Jack Saturday

Thursday, February 12, 2009

Anti-Wage-Slavery, Pro-Freedom Quotations Of The Week 324-326



I have always said that February is the Tuesday of the year. Monday is cool because it has a great reason for sucking, being that it's the beginning of the work week. Wednesday is cool because it's "hump day", and who doesn't like anything that has "hump" in it. But Tuesday? It just sucks. It's pointless. Just like February. A black hole of despair that you hope will get better, but never does.
mental meatloaf


The core of oppression is economic; oppression theory always begins and ends in economic terms. The relevant term today is classism. It was once slavery, later it was feudalism. It is now separation of people by class, the fundamental division being between those who make their living by their own work (working class) and those who make money off other peoples' work (owning class). Other divisions (poor, low, middle-class, professional, etc.) are sub-categories of working class, reflecting varying degrees of privilege or advantage in our society. It is absolutely necessary in thinking about psychiatric oppression to be very aware of economics and money. For a full and powerful exposition, I refer the reader to Thomas Szasz' book, 'Cruel Compassion', in which he shows how psychiatry serves a societal function in modern times, analogous to prisons and poorhouses of the recent past. Large numbers of people are drugged, confined and supported by the state, not because they are sick, but because they are unproductive and unwanted. "From the sixteenth to the nineteenth century adult dependents were coerced primarily on economic grounds, because they were a financial burden on the productive members of society. Since then, they have increasingly been coerced on therapeutic grounds, because they are mentally ill and hence are a danger to themselves and others. Both remedies aggravate the problem."

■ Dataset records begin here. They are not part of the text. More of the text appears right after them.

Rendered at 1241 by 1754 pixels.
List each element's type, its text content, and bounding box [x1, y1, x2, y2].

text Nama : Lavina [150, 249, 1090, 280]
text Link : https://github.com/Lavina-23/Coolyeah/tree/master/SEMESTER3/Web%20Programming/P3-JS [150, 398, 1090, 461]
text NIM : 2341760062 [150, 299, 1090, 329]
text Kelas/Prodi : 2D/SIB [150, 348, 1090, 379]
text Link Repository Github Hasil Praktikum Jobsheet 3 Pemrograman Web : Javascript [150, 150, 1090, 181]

The bottom line is that economics is the linchpin of all oppression, including psychiatry. Psychiatry serves a major societal control function by dealing with unproductive and unwanted citizens. A related point is that oppression thrives on separation, division and fear. Fear of "mental illness" is huge. Diagnosing, labeling and treating a class of "mentally ill patients" is a powerful way of maintaining separation and division among members and segments of our society. The cloak of benevolence may protect the consciences of psychiatry's agents and their supporters, but it in no way protects the bodies and psyches of its victims.
The Necessity of Madness and Unproductivity:
Psychiatric Oppression or Human Transformation

Perhaps 20-30 percent of the people in the developed world are doing just fine financially. They are either professionals, technical experts who are indispensable in making the world economy function, former government employees on pensions, or a small minority who live off compound interest —i.e., the bankers and the rich. Most of this 20-30 percent, particularly the latter group, do not seem to have a great deal of compassion for the majority within their own nations and even less for the billions of less privileged people around the world.

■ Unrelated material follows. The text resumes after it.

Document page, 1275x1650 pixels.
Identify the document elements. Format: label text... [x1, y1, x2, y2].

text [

For the remaining 70-80 percent who realize, with the recession now having arrived, that their livelihoods are on a slippery slope downward, possibly taking them toward personal and family catastrophe, they need only one thing —MONEY!

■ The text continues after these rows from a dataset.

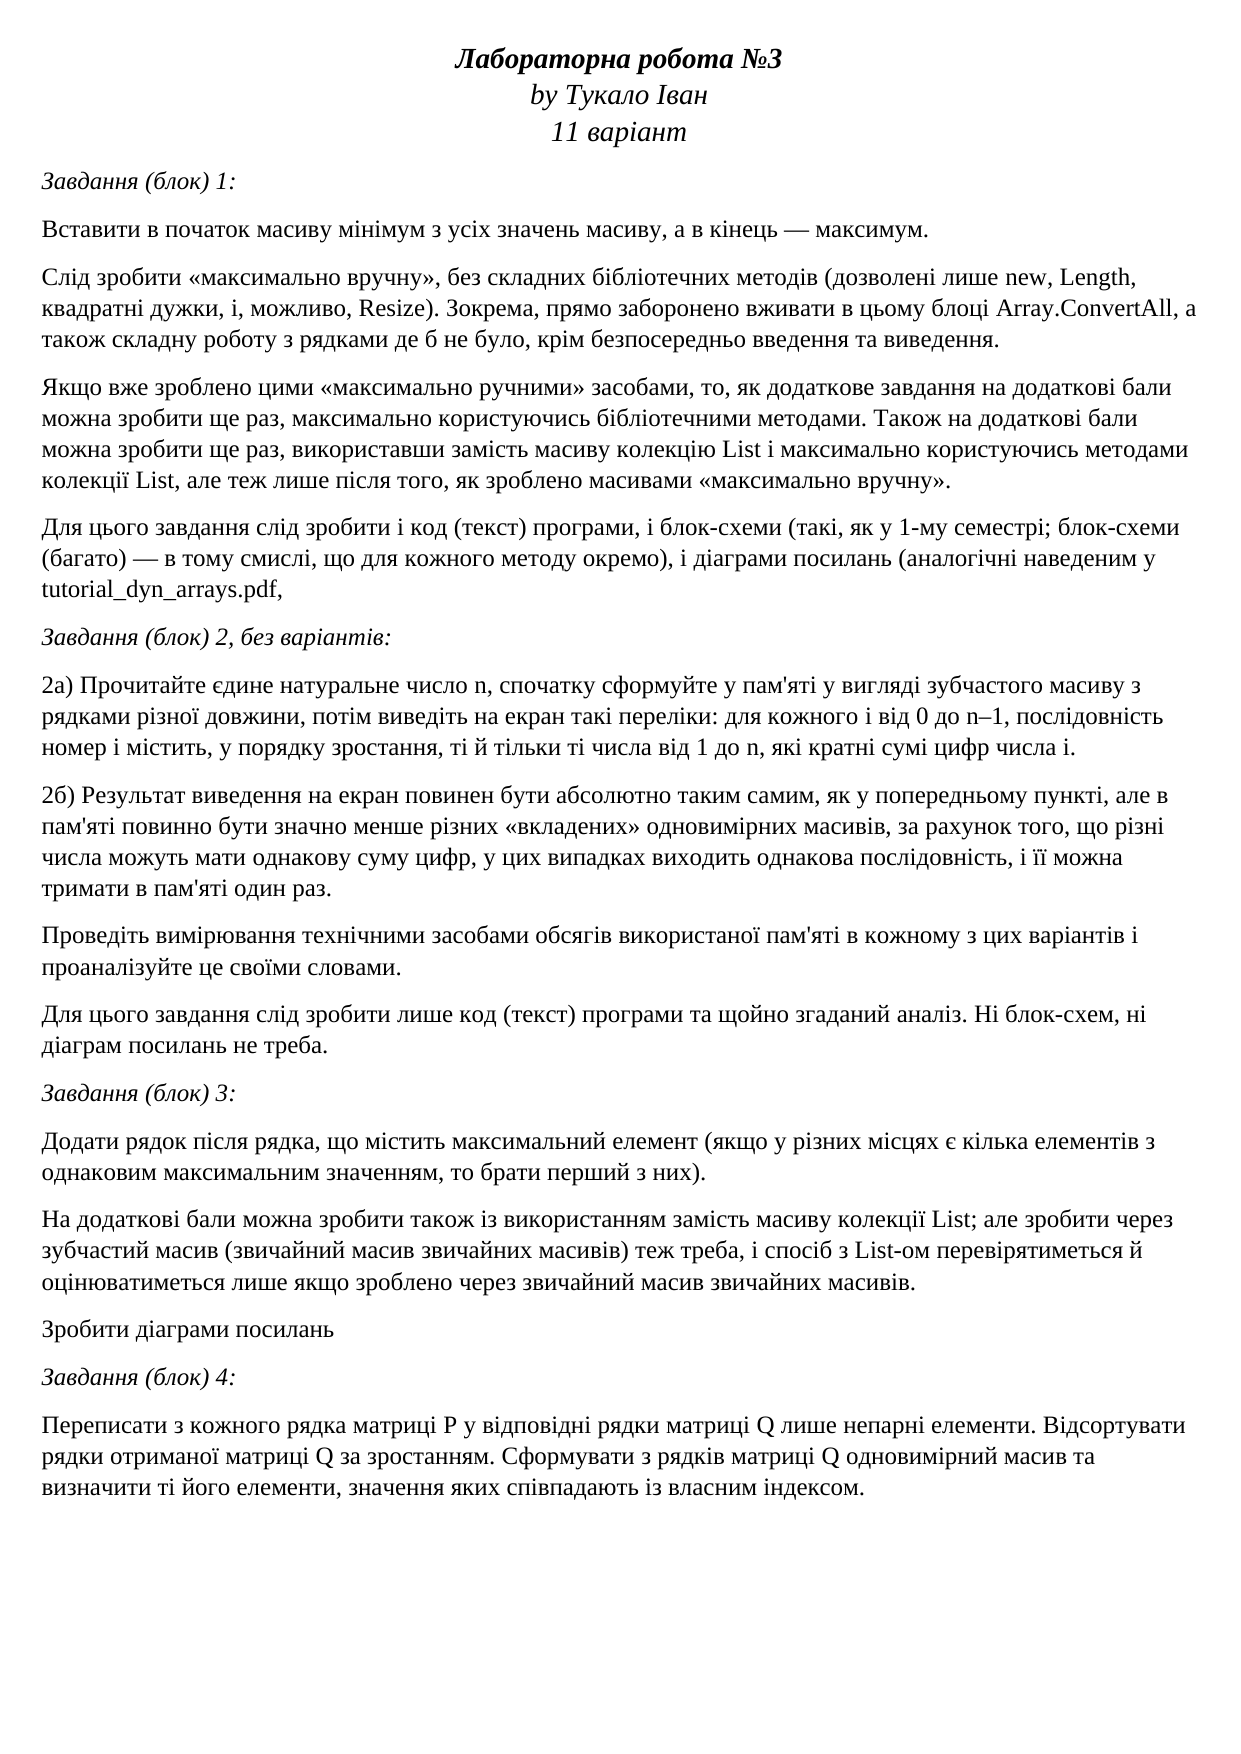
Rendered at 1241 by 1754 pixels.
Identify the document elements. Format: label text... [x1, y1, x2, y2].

text Зробити діаграми посилань [41, 1314, 1199, 1343]
text Слід зробити «максимально вручну», без складних бібліотечних методів (дозволені лише new, Length, квадратні дужки, і, можливо, Resize). Зокрема, прямо заборонено вживати в цьому блоці Array.ConvertAll, а також складну роботу з рядками де б не було, крім безпосередньо введення та виведення. [41, 262, 1199, 353]
text Якщо вже зроблено цими «максимально ручними» засобами, то, як додаткове завдання на додаткові бали можна зробити ще раз, максимально користуючись бібліотечними методами. Також на додаткові бали можна зробити ще раз, використавши замість масиву колекцію List і максимально користуючись методами колекції List, але теж лише після того, як зроблено масивами «максимально вручну». [41, 372, 1199, 493]
text Завдання (блок) 1: [41, 166, 1199, 195]
text Переписати з кожного рядка матриці P у відповідні рядки матриці Q лише непарні елементи. Відсортувати рядки отриманої матриці Q за зростанням. Сформувати з рядків матриці Q одновимірний масив та визначити ті його елементи, значення яких співпадають із власним індексом. [41, 1410, 1199, 1501]
text На додаткові бали можна зробити також із використанням замість масиву колекції List; але зробити через зубчастий масив (звичайний масив звичайних масивів) теж треба, і спосіб з List-ом перевірятиметься й оцінюватиметься лише якщо зроблено через звичайний масив звичайних масивів. [41, 1204, 1199, 1295]
text Завдання (блок) 2, без варіантів: [41, 622, 1199, 651]
text Завдання (блок) 4: [41, 1362, 1199, 1391]
text Проведіть вимірювання технічними засобами обсягів використаної пам'яті в кожному з цих варіантів і проаналізуйте це своїми словами. [41, 921, 1199, 980]
text 2б) Результат виведення на екран повинен бути абсолютно таким самим, як у попередньому пункті, але в пам'яті повинно бути значно менше різних «вкладених» одновимірних масивів, за рахунок того, що різні числа можуть мати однакову суму цифр, у цих випадках виходить однакова послідовність, і її можна тримати в пам'яті один раз. [41, 780, 1199, 902]
text Додати рядок після рядка, що містить максимальний елемент (якщо у різних місцях є кілька елементів з однаковим максимальним значенням, то брати перший з них). [41, 1126, 1199, 1186]
text Для цього завдання слід зробити і код (текст) програми, і блок-схеми (такі, як у 1-му семестрі; блок-схеми (багато) — в тому смислі, що для кожного методу окремо), і діаграми посилань (аналогічні наведеним у tutorial_dyn_arrays.pdf, [41, 512, 1199, 603]
text Для цього завдання слід зробити лише код (текст) програми та щойно згаданий аналіз. Ні блок-схем, ні діаграм посилань не треба. [41, 999, 1199, 1059]
text Завдання (блок) 3: [41, 1078, 1199, 1107]
text 2а) Прочитайте єдине натуральне число n, спочатку сформуйте у пам'яті у вигляді зубчастого масиву з рядками різної довжини, потім виведіть на екран такі переліки: для кожного i від 0 до n–1, послідовність номер i містить, у порядку зростання, ті й тільки ті числа від 1 до n, які кратні сумі цифр числа i. [41, 670, 1199, 761]
text Лабораторна робота №3 by Тукало Іван 11 варіант [41, 41, 1199, 147]
text Вставити в початок масиву мінімум з усіх значень масиву, а в кінець — максимум. [41, 214, 1199, 243]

For many of these it would be nice to have a job, or a better job. But jobs are not the answer, even though any time a politician, economist, activist, or commentator offers an opinion on how to improve the economy they say MORE JOBS!

The way to generate income security is not to give someone a job. It is to put money —cash —in his [sic] pocket. If we began with this simple fact the economy would soon generate far more jobs than people could fill. Of course some of these jobs would be low-paying or even volunteer jobs, which would be acceptable provided that people still had enough to live on and had opportunities to earn more.

For the world economy to function and for there to be enough produced to support everyone at a decent standard of living, not everyone has to work. In fact too many workers get in each other’s way.